2.9 Answers to the Additional Problems
\(\partial z/\partial x=(0.00187y^{0.7})=\)constant for given \(y\).
Exposed profile should be a straight line.
\(\partial z/\partial y=(0.00187)(x+1)(0.7)y^{-0.3}\)
Exposed profile curves upward with decreasing slope.\(\partial z/\partial x=2(P1)x\), \(\partial z/\partial y=2(P2)y\)
\(\partial^2 z/\partial x^2=2(P1)\), \(\partial^2z/\partial x\partial y=0\), \(\partial^2z/\partial y^2=2(P2)\)
\(\partial z/\partial x=0\) if \(x=0\)
\(\partial z/\partial y=0\) if \(y=0\)
Thus \((x,y)=(0,0)\) is the only critical point.
To classify the critical point, evaluate: \[\frac{\partial^2z}{\partial x^2}\frac{\partial^2z}{\partial y^2}-\Big(\frac{\partial^2 z}{\partial x\partial y}\Big)^2=4(P1)(P2)\] Pick \(P1=.6\), \(P2=1.0\)
Then \(4(P1)(P2)>0\), \(\frac{\partial^2z}{\partial x^2}=2(P1)>0\) and the point is a relative minimum.We use the Pythagorean theorem to obtain
\[(2r)^2=W^2+D^2\] Thus \[\begin{align*} D^2&=4r^2-W^2 \\ S&=(0.1)4r^2W-(0.1)W^3 \\ \frac{dS}{dW}&=(0.4)r^2-(0.3)W^2 \\ 0&=(0.4)r^2-(0.3)W^2 \end{align*}\]
The critical point is then at \(W=\sqrt{4r^2/3}=2r/\sqrt{3}\)
We have
\[\frac{d^2S}{dW^2}=-0.6W<0\]
so that when \(W=2r/\sqrt{3}\), \(S\) is indeed at a maximum.
The depth is then
\[\begin{align*}
D&=\sqrt{4r^2-W^2} \\
&=\sqrt{4r^2-4r^2/3} \\
&=2\sqrt{2/3}r
\end{align*}\]
4.a. Even assuming \(r = r(t)\), N cannot exceed \(K\) if \(N(0) < K\). We see this by writing \(N\) as a fraction. \[N(t)=\frac{K}{1+be^{-r(t)t}}\] b. Treat \(r(t)\) in the difference equation model, with \[\begin{align*} r(0)&=r_0 \\ r(1)&=r_0/2 \\ r(2)&=r_0/3 \\ r(3)&=r(2) \end{align*}\] or some such scheme to decrease r as time increases.

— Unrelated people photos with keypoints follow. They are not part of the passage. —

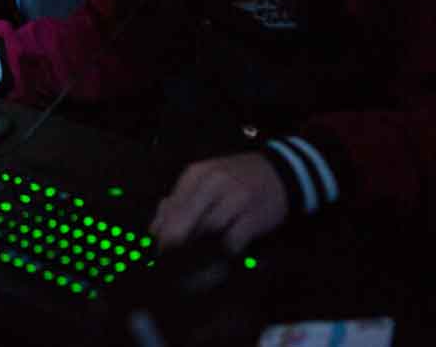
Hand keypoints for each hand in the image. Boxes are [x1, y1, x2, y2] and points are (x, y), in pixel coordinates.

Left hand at [150, 152, 288, 252]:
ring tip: (191, 263)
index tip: (158, 247)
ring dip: (197, 250)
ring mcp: (235, 199)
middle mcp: (213, 183)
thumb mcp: (205, 180)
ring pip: (206, 230)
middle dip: (174, 243)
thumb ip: (180, 200)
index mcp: (196, 174)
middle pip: (184, 218)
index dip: (162, 230)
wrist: (279, 172)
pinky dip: (221, 254)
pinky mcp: (253, 217)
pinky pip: (231, 242)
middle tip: (169, 260)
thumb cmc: (236, 179)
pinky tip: (217, 258)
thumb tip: (155, 228)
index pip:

- Evaluate the derivative. \[Y'=(P1)X-(P2)X^2\] The “rate of increase” of \(Y\) is greatest when \(Y'\) is maximal. Find, the max(\(Y'\)) by differentiating \(Y'\) and setting \(Y'' = 0\). \[\begin{align*} Y''&=\frac{d(Y')}{dx}=(P1)-(2)(P2)X \\ 0&=(P1)-(2)(P2)X \\ X&=(P1)/(2(P2)) \end{align*}\] The value for \(Y\) is then \[Y=\Big[\frac{P1}{2(P2)}\Big]^2\Big[\frac{P1}{2}-\frac{(P1)(P2)}{6(P2)}\Big]=\frac{(P1)^3}{12(P2)^2}\] This point is an inflection point on the graph \(Y\) versus \(X\).